Imbibed alongside was a glass of Primitivo – one of my favourite red wines and a great partner in crime with beef. It is the most gorgeous, easy-drinking expression of the Zinfandel grape, bursting over with jammy plum and bags of vanilla, with a smoky violet finish.
Jo’s dessert was cheesily given a 12 out of 10. “Oh it’s just so yum!” she declared. In fact, she hasn’t stopped talking about it since. Chocolate fondant, possibly THE dessert of the noughties, can be a cook’s worst nightmare because (thanks to shows like Masterchef) everyone knows it should burst under the prod of a spoon, into a pool on the plate. And this one (£8.50) did - the warm, barely set centre swirling with soft peanut parfait and crunchy popcorn brittle. It was, surprisingly, not too rich. A very accomplished dessert.
Now I went for the strawberry and elderflower trifle (£8). I’m not a fan of this pud – the idea of it just brings up too many memories of tinned fruit, soggy sponge and sloppy cream. But, judging by the calibre of the previous courses, I threw caution to the wind.

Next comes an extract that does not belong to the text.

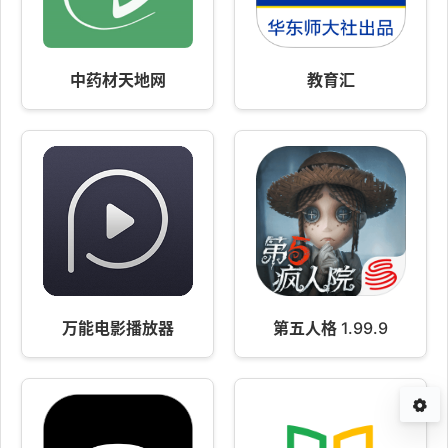
中药材天地网
教育汇
万能电影播放器
第五人格 1.99.9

I needn’t have worried because what arrived was a bit of a surprise and a delight. A whimsical take on the usually sherry-drowned party piece of the 70s.
Served up in a Kilner jar, beneath cream and berries were a layer of strawberry custard, and a sponge set into a zippy elderflower jelly, with little explosions of popping candy in every bite. So good in fact that you shouldn’t be surprised if, in a few weeks, you see the recipe on my Weekend Cook page.

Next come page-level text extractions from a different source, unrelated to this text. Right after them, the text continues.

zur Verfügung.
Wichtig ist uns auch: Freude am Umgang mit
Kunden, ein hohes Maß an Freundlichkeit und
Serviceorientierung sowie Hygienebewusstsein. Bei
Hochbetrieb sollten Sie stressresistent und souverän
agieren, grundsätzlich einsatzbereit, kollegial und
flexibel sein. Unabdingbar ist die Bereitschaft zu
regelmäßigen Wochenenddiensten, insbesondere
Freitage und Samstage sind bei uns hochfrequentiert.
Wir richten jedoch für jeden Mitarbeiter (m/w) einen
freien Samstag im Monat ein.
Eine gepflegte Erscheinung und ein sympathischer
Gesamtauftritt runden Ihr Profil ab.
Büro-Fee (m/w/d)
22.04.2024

We finished with cheese (£10), which had been brought to room temperature, allowing the melting Norfolk White Lady and Baron Bigod to relax into the plate a bit. They came with Norfolk Mardler and spicy Binham Blue. It would have been nice to see a harder East Anglian cheese on there too – smoked Norfolk Dapple, or maybe aged Shipcord. We both liked the selection of accompaniments. A tangy but not too sweet fig chutney, truffle honey (bliss), shaved celery, red grapes, crackers and fruit bread. Our only criticism would be that the fruit bread felt a little dry and stale. It could have done with being toasted.
Overall a relaxing meal of flavoursome food, that definitely lived up to expectations.
A final plea from me. When you go to places like this, don’t be quiet! The dining room was, apart from Elton, spookily silent when we arrived, despite being nearly half full. Restaurants are meant to be full of laughter and joy and conversation. But when you enter somewhere that’s glossy and linen-lined there’s a tendency to revert to schooldays. Back straight. Mouth shut. The mood definitely improved later in the evening as some ‘louder’ tables arrived, encouraging more people to natter. I’m not saying you should whip your shirt off and start singing, but don’t be afraid to talk. Our restaurants have been quiet for far too many months over lockdown. Enjoy them!